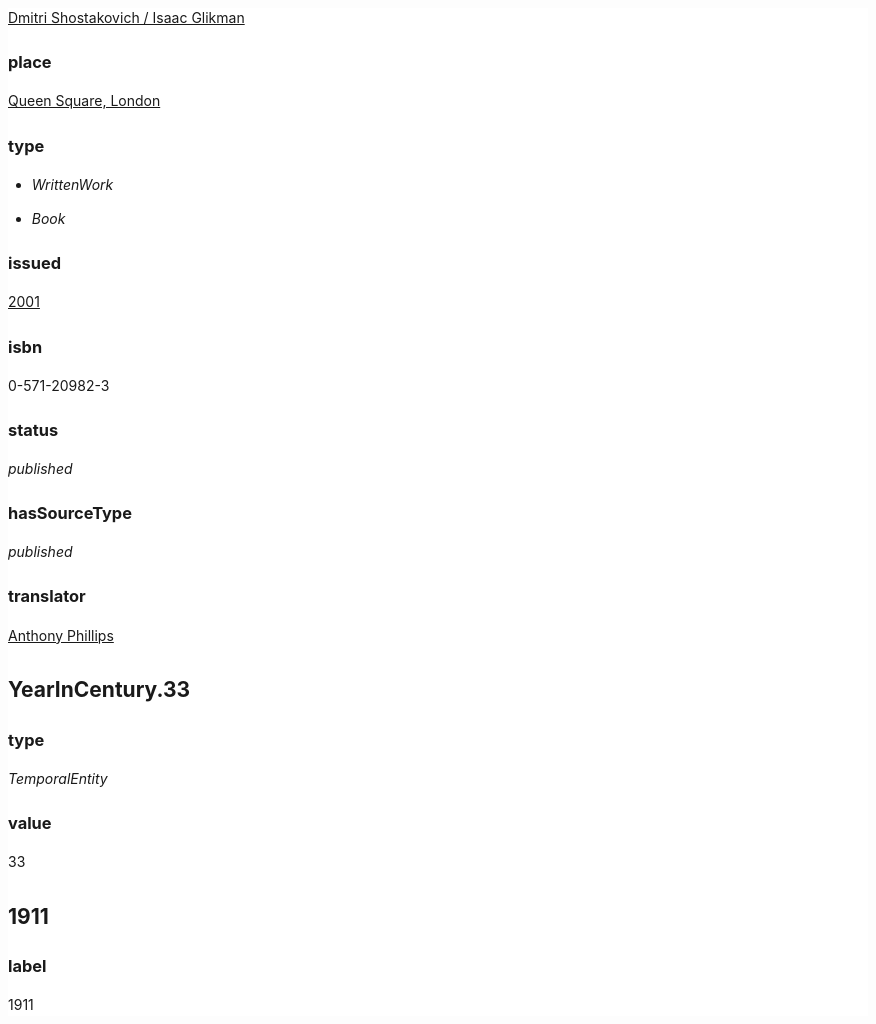 
[Dmitri Shostakovich / Isaac Glikman](#Dmitri-Shostakovich-/-Isaac-Glikman)

### place


[Queen Square, London](#Queen-Square-London)

### type

 - *WrittenWork*

 - *Book*

### issued


[2001](#2001)

### isbn


0-571-20982-3

### status


*published*

### hasSourceType


*published*

### translator


[Anthony Phillips](#Anthony-Phillips)

## YearInCentury.33

### type


*TemporalEntity*

### value


33

## 1911

### label


1911
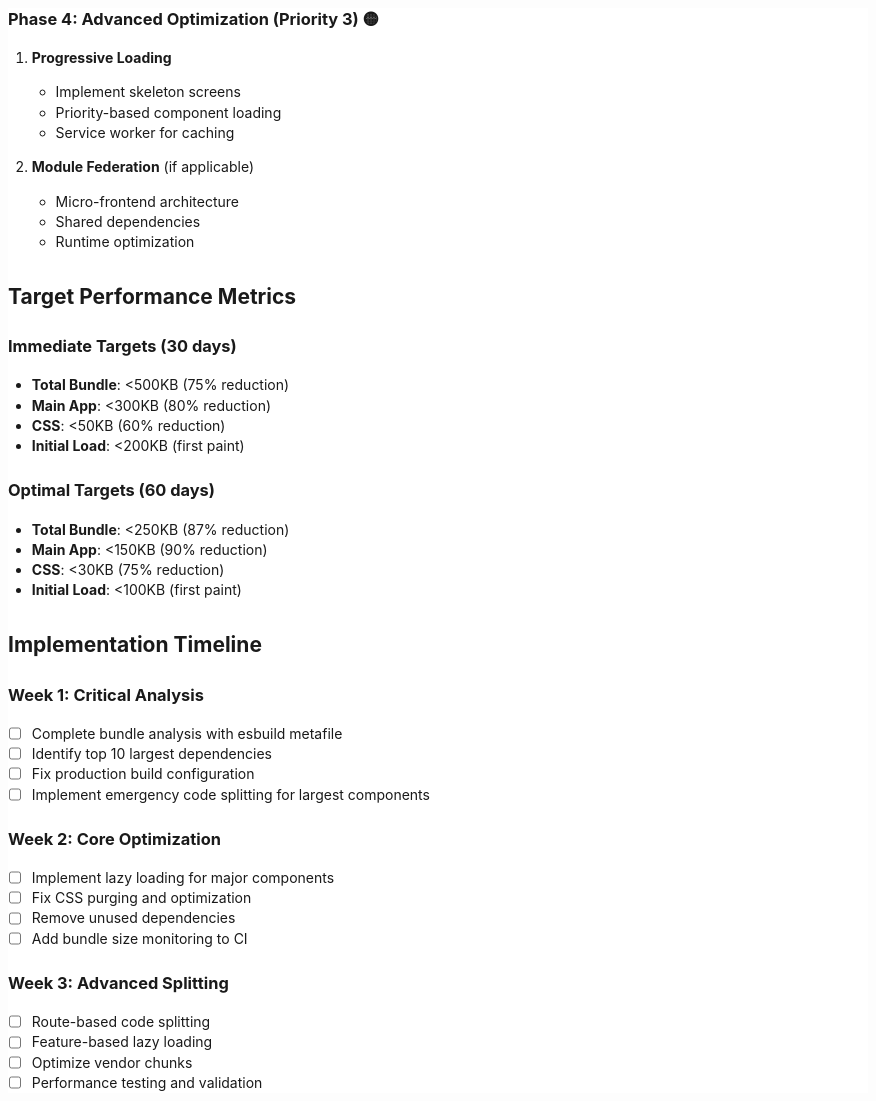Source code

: ### Phase 4: Advanced Optimization (Priority 3) 🟡

1. **Progressive Loading**
   - Implement skeleton screens
   - Priority-based component loading
   - Service worker for caching

2. **Module Federation** (if applicable)
   - Micro-frontend architecture
   - Shared dependencies
   - Runtime optimization

## Target Performance Metrics

### Immediate Targets (30 days)

- **Total Bundle**: <500KB (75% reduction)
- **Main App**: <300KB (80% reduction)
- **CSS**: <50KB (60% reduction)
- **Initial Load**: <200KB (first paint)

### Optimal Targets (60 days)

- **Total Bundle**: <250KB (87% reduction)
- **Main App**: <150KB (90% reduction)
- **CSS**: <30KB (75% reduction)
- **Initial Load**: <100KB (first paint)

## Implementation Timeline

### Week 1: Critical Analysis

- [ ] Complete bundle analysis with esbuild metafile
- [ ] Identify top 10 largest dependencies
- [ ] Fix production build configuration
- [ ] Implement emergency code splitting for largest components

### Week 2: Core Optimization  

- [ ] Implement lazy loading for major components
- [ ] Fix CSS purging and optimization
- [ ] Remove unused dependencies
- [ ] Add bundle size monitoring to CI

### Week 3: Advanced Splitting

- [ ] Route-based code splitting
- [ ] Feature-based lazy loading
- [ ] Optimize vendor chunks
- [ ] Performance testing and validation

THE PROBLEM -
Rewrite the source text of all the records above, swapping each "reduction" for "decrease" and keeping everything else the same. Leave the pictures out.

EXERCISE ANSWER -
[Dmitri Shostakovich / Isaac Glikman](#Dmitri-Shostakovich-/-Isaac-Glikman)

### place


[Queen Square, London](#Queen-Square-London)

### type

 - *WrittenWork*

 - *Book*

### issued


[2001](#2001)

### isbn


0-571-20982-3

### status


*published*

### hasSourceType


*published*

### translator


[Anthony Phillips](#Anthony-Phillips)

## YearInCentury.33

### type


*TemporalEntity*

### value


33

## 1911

### label


1911
Source code

: ### Phase 4: Advanced Optimization (Priority 3) 🟡

1. **Progressive Loading**
   - Implement skeleton screens
   - Priority-based component loading
   - Service worker for caching

2. **Module Federation** (if applicable)
   - Micro-frontend architecture
   - Shared dependencies
   - Runtime optimization

## Target Performance Metrics

### Immediate Targets (30 days)

- **Total Bundle**: <500KB (75% decrease)
- **Main App**: <300KB (80% decrease)
- **CSS**: <50KB (60% decrease)
- **Initial Load**: <200KB (first paint)

### Optimal Targets (60 days)

- **Total Bundle**: <250KB (87% decrease)
- **Main App**: <150KB (90% decrease)
- **CSS**: <30KB (75% decrease)
- **Initial Load**: <100KB (first paint)

## Implementation Timeline

### Week 1: Critical Analysis

- [ ] Complete bundle analysis with esbuild metafile
- [ ] Identify top 10 largest dependencies
- [ ] Fix production build configuration
- [ ] Implement emergency code splitting for largest components

### Week 2: Core Optimization  

- [ ] Implement lazy loading for major components
- [ ] Fix CSS purging and optimization
- [ ] Remove unused dependencies
- [ ] Add bundle size monitoring to CI

### Week 3: Advanced Splitting

- [ ] Route-based code splitting
- [ ] Feature-based lazy loading
- [ ] Optimize vendor chunks
- [ ] Performance testing and validation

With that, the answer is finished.